Within Europe: easy legal action!

This page is also available in: EN FR, the original version being the French version.

Capitalize on experience in France

A good court decision is one whose arguments can be used on other occasions. In France, with court experience concerning hardware-software bundling since 2006, decisive legal arguments have now emerged. Based on European legal ground, they are valid across the European Union.

Hardware and software are distinct products

The hardware is a material product. The sale agreement transfers the full ownership to the consumer.

By contrast, for software, the consumer receives only a licence to use the software, provided the consumer accepts the "end user licence agreement" (EULA).

The distinction between hardware and software is settled in jurisprudence, at least in France. It implies that the reseller must fully inform the consumer on each product, see below.

Inertia selling is unconditionally agressive commercial practice

Because computer hardware and software are two distinct products, demanding the consumer to pay the price for unrequested software is automatically an unfair commercial practice.

Indeed, in Annex 1, paragraph 29, Directive 2005/29/CE (PDF) reads:

Annex 1 - Commercial practices which are in all circumstances considered unfair
Aggressive commercial practices
29) Demanding immediate or deferred payment for or the return or safekeeping of products supplied by the trader, but not solicited by the consumer except where the product is a substitute supplied in conformity with Article 7(3) of Directive 97/7/EC (inertia selling).

The entire contract must be known prior to the sale

That is a subsidiary argument.

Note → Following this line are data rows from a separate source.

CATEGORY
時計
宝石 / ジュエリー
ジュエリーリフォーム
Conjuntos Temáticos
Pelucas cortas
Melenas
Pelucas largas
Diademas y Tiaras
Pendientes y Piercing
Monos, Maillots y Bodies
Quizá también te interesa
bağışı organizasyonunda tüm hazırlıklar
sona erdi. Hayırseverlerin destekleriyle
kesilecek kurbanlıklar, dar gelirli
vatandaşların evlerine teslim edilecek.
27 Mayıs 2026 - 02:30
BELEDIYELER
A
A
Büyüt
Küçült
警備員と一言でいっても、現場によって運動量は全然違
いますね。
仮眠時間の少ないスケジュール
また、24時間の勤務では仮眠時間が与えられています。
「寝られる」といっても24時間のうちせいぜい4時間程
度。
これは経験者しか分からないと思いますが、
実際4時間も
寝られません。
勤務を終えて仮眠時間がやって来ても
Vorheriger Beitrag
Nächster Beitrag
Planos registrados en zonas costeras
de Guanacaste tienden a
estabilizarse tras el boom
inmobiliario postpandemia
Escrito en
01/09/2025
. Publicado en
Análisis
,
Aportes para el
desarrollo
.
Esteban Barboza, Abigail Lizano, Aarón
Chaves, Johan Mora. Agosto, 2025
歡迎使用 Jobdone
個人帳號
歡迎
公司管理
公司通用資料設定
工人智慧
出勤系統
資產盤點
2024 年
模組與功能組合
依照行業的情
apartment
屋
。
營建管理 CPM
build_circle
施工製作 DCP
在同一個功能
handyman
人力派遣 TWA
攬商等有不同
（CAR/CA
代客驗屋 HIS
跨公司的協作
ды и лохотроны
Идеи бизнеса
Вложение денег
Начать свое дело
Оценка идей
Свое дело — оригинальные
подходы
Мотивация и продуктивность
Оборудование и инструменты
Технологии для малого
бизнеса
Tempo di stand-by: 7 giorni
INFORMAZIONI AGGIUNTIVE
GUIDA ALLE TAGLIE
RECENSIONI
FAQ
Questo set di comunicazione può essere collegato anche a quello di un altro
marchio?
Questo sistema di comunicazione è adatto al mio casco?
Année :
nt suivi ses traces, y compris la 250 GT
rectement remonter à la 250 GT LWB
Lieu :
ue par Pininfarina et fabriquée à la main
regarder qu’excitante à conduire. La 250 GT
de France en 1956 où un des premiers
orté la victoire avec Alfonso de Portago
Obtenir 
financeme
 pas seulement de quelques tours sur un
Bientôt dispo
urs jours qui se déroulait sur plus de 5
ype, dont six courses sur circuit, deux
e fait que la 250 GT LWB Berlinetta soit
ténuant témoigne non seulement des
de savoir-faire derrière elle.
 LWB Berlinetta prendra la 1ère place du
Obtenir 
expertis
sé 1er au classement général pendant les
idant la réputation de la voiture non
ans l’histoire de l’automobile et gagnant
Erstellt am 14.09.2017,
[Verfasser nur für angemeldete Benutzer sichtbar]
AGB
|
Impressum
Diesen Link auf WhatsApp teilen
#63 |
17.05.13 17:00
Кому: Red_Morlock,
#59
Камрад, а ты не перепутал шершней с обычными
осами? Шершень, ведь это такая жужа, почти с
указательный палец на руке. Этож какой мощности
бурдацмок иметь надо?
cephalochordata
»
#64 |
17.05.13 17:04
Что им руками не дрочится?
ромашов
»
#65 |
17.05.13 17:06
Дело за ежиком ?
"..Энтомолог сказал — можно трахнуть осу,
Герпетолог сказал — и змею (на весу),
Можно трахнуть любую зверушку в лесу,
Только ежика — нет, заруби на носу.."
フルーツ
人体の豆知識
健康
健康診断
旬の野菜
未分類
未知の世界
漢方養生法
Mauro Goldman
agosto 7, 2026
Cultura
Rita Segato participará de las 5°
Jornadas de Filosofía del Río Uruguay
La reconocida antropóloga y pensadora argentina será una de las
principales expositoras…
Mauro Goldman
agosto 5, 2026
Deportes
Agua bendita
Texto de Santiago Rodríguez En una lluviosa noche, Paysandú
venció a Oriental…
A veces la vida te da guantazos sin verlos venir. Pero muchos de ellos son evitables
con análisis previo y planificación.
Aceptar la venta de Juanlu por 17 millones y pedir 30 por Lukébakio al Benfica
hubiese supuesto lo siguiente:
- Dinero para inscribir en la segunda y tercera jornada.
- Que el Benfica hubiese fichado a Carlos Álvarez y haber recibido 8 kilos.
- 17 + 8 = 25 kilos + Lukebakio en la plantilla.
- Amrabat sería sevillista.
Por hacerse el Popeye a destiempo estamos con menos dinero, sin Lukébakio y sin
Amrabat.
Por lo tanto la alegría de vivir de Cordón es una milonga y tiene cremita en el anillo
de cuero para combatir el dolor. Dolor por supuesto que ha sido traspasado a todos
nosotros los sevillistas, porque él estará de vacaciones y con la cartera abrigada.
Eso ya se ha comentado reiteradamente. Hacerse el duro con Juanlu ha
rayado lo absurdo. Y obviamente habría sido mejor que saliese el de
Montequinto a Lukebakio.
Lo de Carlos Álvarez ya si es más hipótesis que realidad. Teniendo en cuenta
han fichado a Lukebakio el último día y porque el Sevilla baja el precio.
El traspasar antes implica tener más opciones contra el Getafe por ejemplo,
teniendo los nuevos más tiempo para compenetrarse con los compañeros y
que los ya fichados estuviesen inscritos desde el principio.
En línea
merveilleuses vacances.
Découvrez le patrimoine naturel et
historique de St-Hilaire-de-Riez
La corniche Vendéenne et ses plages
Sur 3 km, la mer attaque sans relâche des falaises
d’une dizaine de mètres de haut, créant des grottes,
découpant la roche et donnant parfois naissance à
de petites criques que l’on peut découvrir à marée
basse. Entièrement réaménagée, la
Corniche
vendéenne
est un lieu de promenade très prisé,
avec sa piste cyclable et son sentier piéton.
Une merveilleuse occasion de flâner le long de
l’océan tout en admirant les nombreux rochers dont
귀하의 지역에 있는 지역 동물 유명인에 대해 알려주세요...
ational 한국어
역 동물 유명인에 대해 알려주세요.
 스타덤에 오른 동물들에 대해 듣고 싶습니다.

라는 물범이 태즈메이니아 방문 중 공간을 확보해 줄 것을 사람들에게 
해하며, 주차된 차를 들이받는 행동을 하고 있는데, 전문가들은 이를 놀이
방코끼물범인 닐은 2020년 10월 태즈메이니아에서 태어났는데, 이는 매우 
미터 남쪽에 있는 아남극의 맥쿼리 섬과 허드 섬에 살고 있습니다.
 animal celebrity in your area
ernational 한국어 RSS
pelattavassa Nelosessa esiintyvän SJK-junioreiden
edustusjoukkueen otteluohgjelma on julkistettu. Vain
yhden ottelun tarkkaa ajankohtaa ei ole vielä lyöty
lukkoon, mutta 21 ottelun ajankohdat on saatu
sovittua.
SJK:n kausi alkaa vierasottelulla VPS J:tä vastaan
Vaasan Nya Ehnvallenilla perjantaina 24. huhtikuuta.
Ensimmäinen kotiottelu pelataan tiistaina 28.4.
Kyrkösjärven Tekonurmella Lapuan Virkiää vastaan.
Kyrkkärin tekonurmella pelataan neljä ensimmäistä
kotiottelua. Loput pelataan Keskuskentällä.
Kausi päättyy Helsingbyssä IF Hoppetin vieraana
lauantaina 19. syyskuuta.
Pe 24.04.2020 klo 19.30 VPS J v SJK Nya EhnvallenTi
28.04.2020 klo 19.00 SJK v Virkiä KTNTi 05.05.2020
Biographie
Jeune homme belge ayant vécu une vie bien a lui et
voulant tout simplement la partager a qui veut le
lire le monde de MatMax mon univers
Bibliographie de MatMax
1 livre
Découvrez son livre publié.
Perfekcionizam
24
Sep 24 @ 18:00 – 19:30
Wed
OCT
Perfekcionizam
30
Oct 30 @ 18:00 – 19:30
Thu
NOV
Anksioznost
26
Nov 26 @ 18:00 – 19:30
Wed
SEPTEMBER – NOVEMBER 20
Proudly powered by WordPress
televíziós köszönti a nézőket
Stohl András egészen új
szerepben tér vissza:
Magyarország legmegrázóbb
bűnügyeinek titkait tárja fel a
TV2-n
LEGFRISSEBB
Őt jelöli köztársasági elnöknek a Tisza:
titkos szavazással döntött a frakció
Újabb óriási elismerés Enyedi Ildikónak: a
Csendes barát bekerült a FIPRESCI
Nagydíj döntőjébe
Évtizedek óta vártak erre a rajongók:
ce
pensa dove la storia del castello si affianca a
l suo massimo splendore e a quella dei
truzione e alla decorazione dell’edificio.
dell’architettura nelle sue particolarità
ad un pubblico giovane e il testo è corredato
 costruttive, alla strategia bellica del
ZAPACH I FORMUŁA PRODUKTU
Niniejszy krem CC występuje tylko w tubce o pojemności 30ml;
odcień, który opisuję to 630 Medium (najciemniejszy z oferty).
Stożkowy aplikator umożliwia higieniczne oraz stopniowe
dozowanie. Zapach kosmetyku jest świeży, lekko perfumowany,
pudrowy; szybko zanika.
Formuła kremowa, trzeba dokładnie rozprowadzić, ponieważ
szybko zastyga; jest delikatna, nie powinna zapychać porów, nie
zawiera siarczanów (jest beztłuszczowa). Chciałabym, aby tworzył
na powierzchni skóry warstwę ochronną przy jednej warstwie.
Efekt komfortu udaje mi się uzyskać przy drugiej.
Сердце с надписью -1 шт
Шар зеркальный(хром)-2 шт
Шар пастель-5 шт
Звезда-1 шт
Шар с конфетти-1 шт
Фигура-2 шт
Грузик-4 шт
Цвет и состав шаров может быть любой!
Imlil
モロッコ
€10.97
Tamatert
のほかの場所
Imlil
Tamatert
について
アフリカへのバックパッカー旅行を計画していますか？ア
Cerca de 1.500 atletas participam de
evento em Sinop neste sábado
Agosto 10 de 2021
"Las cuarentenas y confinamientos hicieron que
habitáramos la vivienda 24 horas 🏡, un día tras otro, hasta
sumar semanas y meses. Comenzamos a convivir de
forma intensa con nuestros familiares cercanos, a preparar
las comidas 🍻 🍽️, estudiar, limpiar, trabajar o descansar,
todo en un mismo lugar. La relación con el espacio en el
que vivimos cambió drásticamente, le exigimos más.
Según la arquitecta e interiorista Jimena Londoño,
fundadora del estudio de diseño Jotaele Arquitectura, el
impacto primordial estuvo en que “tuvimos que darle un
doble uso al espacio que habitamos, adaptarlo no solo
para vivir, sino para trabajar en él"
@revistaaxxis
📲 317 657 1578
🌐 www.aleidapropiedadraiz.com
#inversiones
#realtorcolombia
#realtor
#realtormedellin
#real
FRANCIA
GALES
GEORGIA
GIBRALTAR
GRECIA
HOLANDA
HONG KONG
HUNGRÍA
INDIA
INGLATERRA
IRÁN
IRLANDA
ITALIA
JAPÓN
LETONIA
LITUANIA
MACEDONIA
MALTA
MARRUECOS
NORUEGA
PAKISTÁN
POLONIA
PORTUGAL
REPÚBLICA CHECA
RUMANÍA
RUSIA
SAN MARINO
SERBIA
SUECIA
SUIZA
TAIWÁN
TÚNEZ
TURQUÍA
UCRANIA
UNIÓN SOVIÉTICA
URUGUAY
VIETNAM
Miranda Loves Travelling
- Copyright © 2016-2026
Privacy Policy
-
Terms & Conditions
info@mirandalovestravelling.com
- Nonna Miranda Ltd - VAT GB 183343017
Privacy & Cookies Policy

In France, it is based on article R. 132-1 of the consumer code.

Software value

Because the value of the software licence is currently not known prior to the purchase, the consumer's request cannot strictly be called refund request but must rather be named request for a compensation. Some manufacturers offer a (rather low) price only upon request after the purchase. Hence, the argument in the previous paragraph can be used to unconditionally discard the manufacturer's estimate.

Because manufacturers or resellers usually do not (even in court!) provide a price for the software licence, the judge's decision is based on the public price estimate provided by the consumer.